Tuesday, May 20, 2008

Starting a Budget

In communicating with one particular reader, I discussed the digital envelope system in further detail. One thing that came up during our conversation was how to begin, since all values will theoretically begin at zero. For instance, if July has a six month insurance premium due, and it's already halfway through May, how do you begin a budget when some of life's really big expenses are staring you in the face?

Putting off working off a budget isn't really a good answer, because procrastination will reign, and there will always be a "good reason" to put it off another month. So, if the only answer is acting immediately, what is the best way to go about it?

Here are the steps that I went through when I was beginning the process, and hopefully they can help you as well...

  1. Factor your expenses. Set aside your income for a minute. What you make is actually less important than what you spend. Begin by writing down every expense that you have. Use budget forms to help spur your thoughts, because you want to have a category for every expenditure. (Microsoft offers this one, and has a lot of good categories to help you form a budget. As well, Dave Ramsey offers this one as a quick budget tool.)
  2. Fund your envelopes. Hopefully, you aren't starting at zero, waiting on your paycheck to hit the bank. Balance your checkbook and get to a number. If you don't have enough money to get a month ahead, work on getting up to speed. Perhaps you can cut expenses in some area for a few months while you get your system built up. Perhaps you can work an extra job, or have a garage sale. The key is that you want to operate a little ahead of your bills. If you have $1000 in rent, for example, by the 3rd week of the month, you should plan to have $1000 in the bank.

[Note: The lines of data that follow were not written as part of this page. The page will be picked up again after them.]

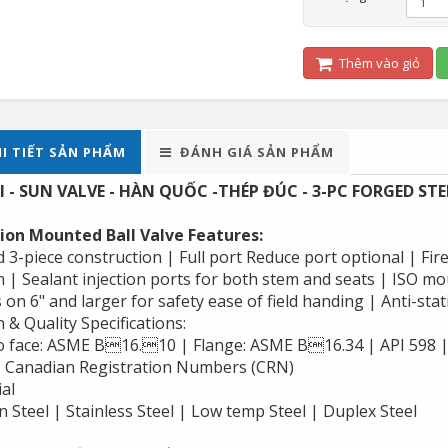
Thêm vào giỏ
I TIẾT SẢN PHẨM
ĐÁNH GIÁ SẢN PHẨM
I - SUN VALVE - HÀN QUỐC -THÉP ĐÚC - 3-PC FORGED ST
ion Mounted Ball Valve Features:
 3-piece construction | Full port Reduce port optional | Fi
m | Sealant injection ports for both stem and seats | ISO m
 on 6" and larger for safety ease of field handing | Anti-stat
 & Quality Specifications:
o face: ASME B16.10 | Flange: ASME B16.34 | API 598 |
| Canadian Registration Numbers (CRN)
al
 Steel | Stainless Steel | Low temp Steel | Duplex Steel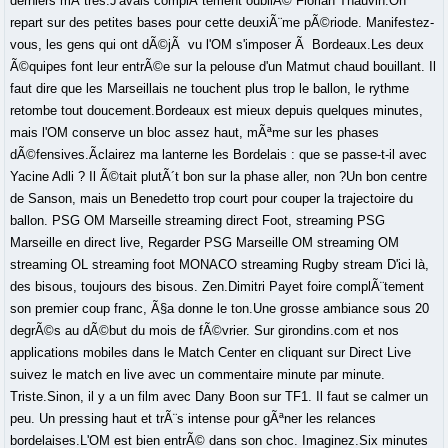
derniers mÃ¨tres.J'avais complÃ¨tement oubliÃ© Florian Thauvin.On
repart sur des petites bases pour cette deuxiÃ¨me pÃ©riode. Manifestez-
vous, les gens qui ont dÃ©jÃ vu l'OM s'imposer Ã Bordeaux.Les deux
Ã©quipes font leur entrÃ©e sur la pelouse d'un Matmut chaud bouillant. Il
faut dire que les Marseillais ne touchent plus trop le ballon, le rythme
retombe tout doucement.Bordeaux est mieux depuis quelques minutes,
mais l'OM conserve un bloc assez haut, mÃªme sur les phases
dÃ©fensives.Ãclairez ma lanterne les Bordelais : que se passe-t-il avec
Yacine Adli ? Il Ã©tait plutÃ´t bon sur la phase aller, non ?Un bon centre
de Sanson, mais un Benedetto trop court pour couper la trajectoire du
ballon. PSG OM Marseille streaming direct Foot, streaming PSG
Marseille en direct live, Regarder PSG Marseille OM streaming OM
streaming OL streaming foot MONACO streaming Rugby stream D'ici là,
des bisous, toujours des bisous. Zen.Dimitri Payet foire complÃ¨tement
son premier coup franc, Ã§a donne le ton.Une grosse ambiance sous 20
degrÃ©s au dÃ©but du mois de fÃ©vrier. Sur girondins.com et nos
applications mobiles dans le Match Center en cliquant sur Direct Live
suivez le match en live avec un commentaire minute par minute.
Triste.Sinon, il y a un film avec Dany Boon sur TF1. Il faut se calmer un
peu. Un pressing haut et trÃ¨s intense pour gÃªner les relances
bordelaises.L'OM est bien entrÃ© dans son choc. Imaginez.Six minutes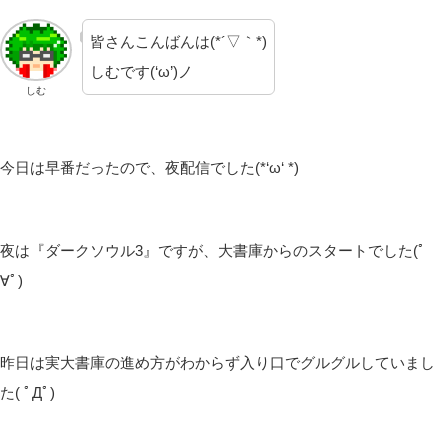
皆さんこんばんは(*´▽｀*)
しむです(‘ω’)ノ
しむ
今日は早番だったので、夜配信でした(*‘ω‘ *)
夜は『ダークソウル3』ですが、大書庫からのスタートでした(ﾟ
∀ﾟ)
昨日は実大書庫の進め方がわからず入り口でグルグルしていまし
た( ﾟДﾟ)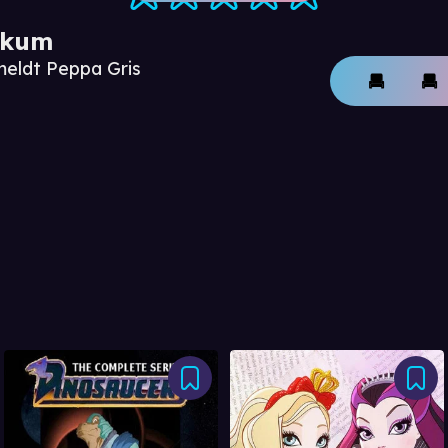
ikum
meldt Peppa Gris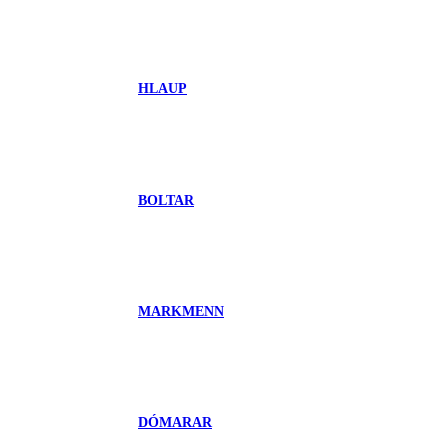
HLAUP
BOLTAR
MARKMENN
DÓMARAR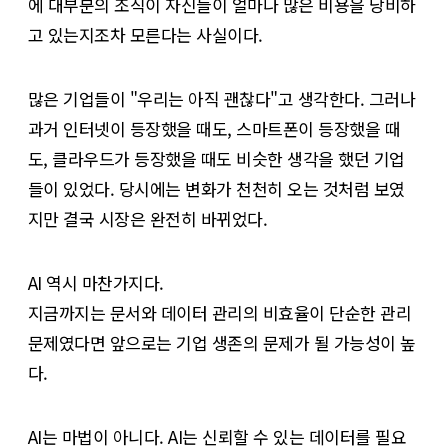
에 대부분의 조직이 자신들이 얼마나 많은 비용을 낭비하
고 있는지조차 모른다는 사실이다.
많은 기업들이 "우리는 아직 괜찮다"고 생각한다. 그러나
과거 인터넷이 등장했을 때도, 스마트폰이 등장했을 때
도, 클라우드가 등장했을 때도 비슷한 생각을 했던 기업
들이 있었다. 당시에는 변화가 천천히 오는 것처럼 보였
지만 결국 시장은 완전히 바뀌었다.
AI 역시 마찬가지다.
지금까지는 문서와 데이터 관리의 비효율이 단순한 관리
문제였다면 앞으로는 기업 생존의 문제가 될 가능성이 높
다.
AI는 마법이 아니다. AI는 신뢰할 수 있는 데이터를 필요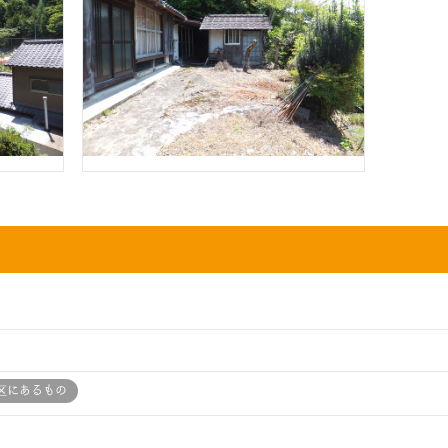
区にあるもの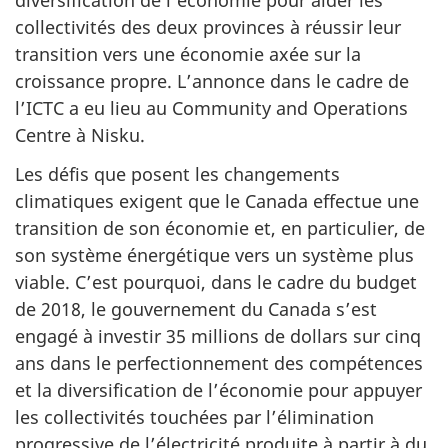
diversification de l’économie pour aider les
collectivités des deux provinces à réussir leur
transition vers une économie axée sur la
croissance propre. L’annonce dans le cadre de
l’ICTC a eu lieu au Community and Operations
Centre à Nisku.
Les défis que posent les changements
climatiques exigent que le Canada effectue une
transition de son économie et, en particulier, de
son système énergétique vers un système plus
viable. C’est pourquoi, dans le cadre du budget
de 2018, le gouvernement du Canada s’est
engagé à investir 35 millions de dollars sur cinq
ans dans le perfectionnement des compétences
et la diversification de l’économie pour appuyer
les collectivités touchées par l’élimination
progressive de l’électricité produite à partir à du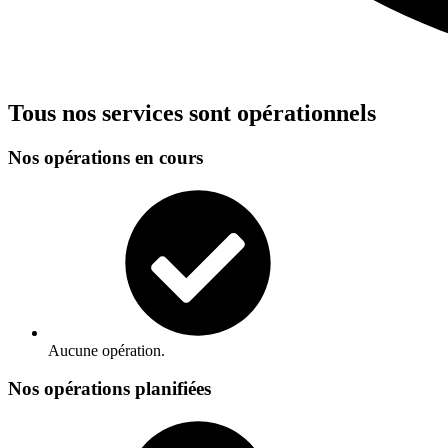
Tous nos services sont opérationnels
Nos opérations en cours
Aucune opération.
Nos opérations planifiées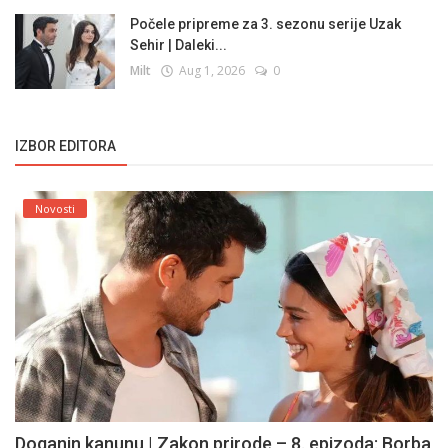
Počele pripreme za 3. sezonu serije Uzak
Sehir | Daleki...
Milt
Aug 1, 2026
0
IZBOR EDITORA
Novosti
Doganin kanunu | Zakon prirode – 8. epizoda: Borba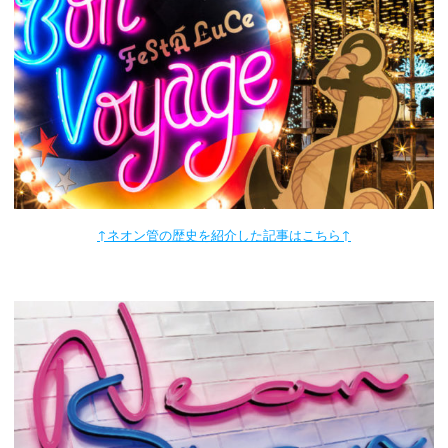
↑ネオン管の歴史を紹介した記事はこちら↑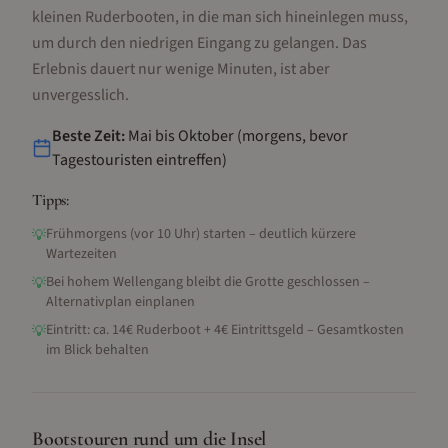
kleinen Ruderbooten, in die man sich hineinlegen muss,
um durch den niedrigen Eingang zu gelangen. Das
Erlebnis dauert nur wenige Minuten, ist aber
unvergesslich.
Beste Zeit:
Mai bis Oktober (morgens, bevor
Tagestouristen eintreffen)
Tipps:
Frühmorgens (vor 10 Uhr) starten – deutlich kürzere
💡
Wartezeiten
Bei hohem Wellengang bleibt die Grotte geschlossen –
💡
Alternativplan einplanen
Eintritt: ca. 14€ Ruderboot + 4€ Eintrittsgeld – Gesamtkosten
💡
im Blick behalten
Bootstouren rund um die Insel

Ideally, you will expand to having a month's expenses (or more)in the bank as surplus, but if you are reading this blog, I'm betting that you are living paycheck to paycheck, or dangerously close to that. The important thing is to have whatever current cash you have injected into your envelope system to give it a head start.
  3. Figure in your income. Now that you have a list of expenses, you should be able to see what you require in the way of income. Hopefully, your current income is higher than your expenses. If it isn't, you have two basic options: you can either raise your income, decrease your expenses. Putting an expense on a credit card will seriously damage any progress you make. Assuming that your income is higher than your expenses, you can take the difference and apply it to your debt reduction plan. It is important for you to have an emergency fund - some money set aside that you don't spend on anything but emergencies, so that you don't end up putting it back on a credit card, losing the ground you'd already covered. Some people go with $1,000 for their emergency fund, some say a month's expenses worth, and some say 3-6 months worth of expenses. For now, I've gone with the $1,000, tucked safely away in a free checking account in a bank that I don't use for my budgeting or debt reduction account.

Once you get your budget worked out, your envelopes funded, and your emergency fund in place, you can begin the process of getting getting out of debt. Whenever these three items weren't in place, I found it very hard to get any traction on reducing my debt, but the process seems to go much smoother when all three of these are up-to-date and taken care of.